Dunstan Anderson

No. 71, 73, 93, 98, 58
- Position: Defensive end

Personal information
- Born: December 31, 1970 Fort Worth, Texas, U.S.
- Died: May 31, 2004 (aged 33) Fort Myers, Florida, U.S.
- Height: 6 ft 3 in (1.91 m)
- Weight: 260 lb (118 kg)

Career information
- High school: O. D. Wyatt (Fort Worth, Texas)
- College: Tulsa
- NFL draft: 1994: undrafted

Career history
- Kansas City Chiefs (1994)*; Atlanta Falcons (1994); New Orleans Saints (1995)*; Dallas Cowboys (1995)*; London Monarchs (1996); Rhein Fire (1996); Houston Oilers (1996)*; Winnipeg Blue Bombers (1996); Rhein Fire (1997); Miami Dolphins (1997); Chicago Bears (1999)*; Grand Rapids Rampage (2000–2001); Chicago Enforcers (2001); Carolina Cobras (2003); Florida Firecats (2004);
- * Offseason and/or practice squad member only

Awards and highlights
- ArenaBowl champion (2001);

Career NFL statistics
- Tackles: 5
- Fumble recoveries: 1
- Stats at Pro Football Reference

= Dunstan Anderson =

American football player (1970–2004)

Dunstan Anderson (December 31, 1970 – May 31, 2004) was an American professional football defensive lineman in the National Football League (NFL) and the World League of American Football (WLAF).
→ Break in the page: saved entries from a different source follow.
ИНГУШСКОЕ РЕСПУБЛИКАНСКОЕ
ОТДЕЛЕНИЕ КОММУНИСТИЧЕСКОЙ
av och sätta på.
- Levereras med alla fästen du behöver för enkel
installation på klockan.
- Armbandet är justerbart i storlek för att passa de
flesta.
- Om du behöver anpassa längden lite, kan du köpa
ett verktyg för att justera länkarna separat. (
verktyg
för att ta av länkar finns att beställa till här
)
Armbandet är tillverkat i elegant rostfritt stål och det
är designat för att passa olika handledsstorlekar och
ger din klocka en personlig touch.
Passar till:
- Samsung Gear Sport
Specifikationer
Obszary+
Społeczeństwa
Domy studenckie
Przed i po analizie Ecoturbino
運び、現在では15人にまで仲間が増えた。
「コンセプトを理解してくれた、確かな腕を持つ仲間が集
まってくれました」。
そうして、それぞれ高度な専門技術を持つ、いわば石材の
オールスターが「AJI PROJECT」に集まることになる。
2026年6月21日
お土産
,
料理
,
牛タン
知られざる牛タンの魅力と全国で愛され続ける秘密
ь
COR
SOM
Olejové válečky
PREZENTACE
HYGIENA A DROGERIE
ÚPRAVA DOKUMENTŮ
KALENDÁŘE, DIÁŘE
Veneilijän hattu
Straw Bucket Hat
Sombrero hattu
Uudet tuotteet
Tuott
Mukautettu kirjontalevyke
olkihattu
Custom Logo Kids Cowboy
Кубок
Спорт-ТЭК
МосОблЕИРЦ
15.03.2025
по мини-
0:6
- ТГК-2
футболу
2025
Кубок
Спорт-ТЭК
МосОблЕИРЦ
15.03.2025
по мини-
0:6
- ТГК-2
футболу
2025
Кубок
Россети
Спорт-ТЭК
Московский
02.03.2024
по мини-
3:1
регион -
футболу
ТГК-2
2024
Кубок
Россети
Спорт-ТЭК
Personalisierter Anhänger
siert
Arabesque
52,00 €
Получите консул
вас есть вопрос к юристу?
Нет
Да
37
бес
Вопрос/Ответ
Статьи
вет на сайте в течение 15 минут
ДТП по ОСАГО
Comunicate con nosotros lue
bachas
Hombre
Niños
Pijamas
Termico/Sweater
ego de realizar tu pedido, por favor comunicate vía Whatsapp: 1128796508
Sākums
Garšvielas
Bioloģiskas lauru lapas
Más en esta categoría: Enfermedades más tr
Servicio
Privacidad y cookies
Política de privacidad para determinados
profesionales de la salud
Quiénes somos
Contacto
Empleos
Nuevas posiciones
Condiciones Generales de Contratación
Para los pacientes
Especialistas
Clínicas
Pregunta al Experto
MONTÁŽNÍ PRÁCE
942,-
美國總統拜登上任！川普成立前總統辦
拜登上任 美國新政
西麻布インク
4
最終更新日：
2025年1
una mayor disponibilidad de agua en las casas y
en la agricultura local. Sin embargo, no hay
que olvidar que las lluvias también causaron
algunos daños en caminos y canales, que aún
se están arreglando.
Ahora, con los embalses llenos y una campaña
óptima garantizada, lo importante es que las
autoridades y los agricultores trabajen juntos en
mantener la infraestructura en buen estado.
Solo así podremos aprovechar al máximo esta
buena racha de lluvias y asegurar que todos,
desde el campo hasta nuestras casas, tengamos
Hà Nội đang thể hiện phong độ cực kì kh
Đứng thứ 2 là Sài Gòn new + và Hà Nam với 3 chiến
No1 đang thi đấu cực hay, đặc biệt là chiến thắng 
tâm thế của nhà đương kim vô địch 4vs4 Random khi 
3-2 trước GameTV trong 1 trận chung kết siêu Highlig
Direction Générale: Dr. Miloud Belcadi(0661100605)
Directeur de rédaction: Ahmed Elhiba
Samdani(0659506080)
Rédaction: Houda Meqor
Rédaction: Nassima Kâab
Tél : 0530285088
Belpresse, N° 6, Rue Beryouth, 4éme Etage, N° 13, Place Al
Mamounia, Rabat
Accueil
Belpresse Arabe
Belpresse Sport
He played for the Atlanta Falcons and Miami Dolphins of the NFL, and the London Monarchs and Rhein Fire of the WLAF. Anderson played collegiately at the University of Tulsa. Anderson was the passenger of an SUV when he was killed in an automobile accident, which also left the driver of the SUV in critical condition.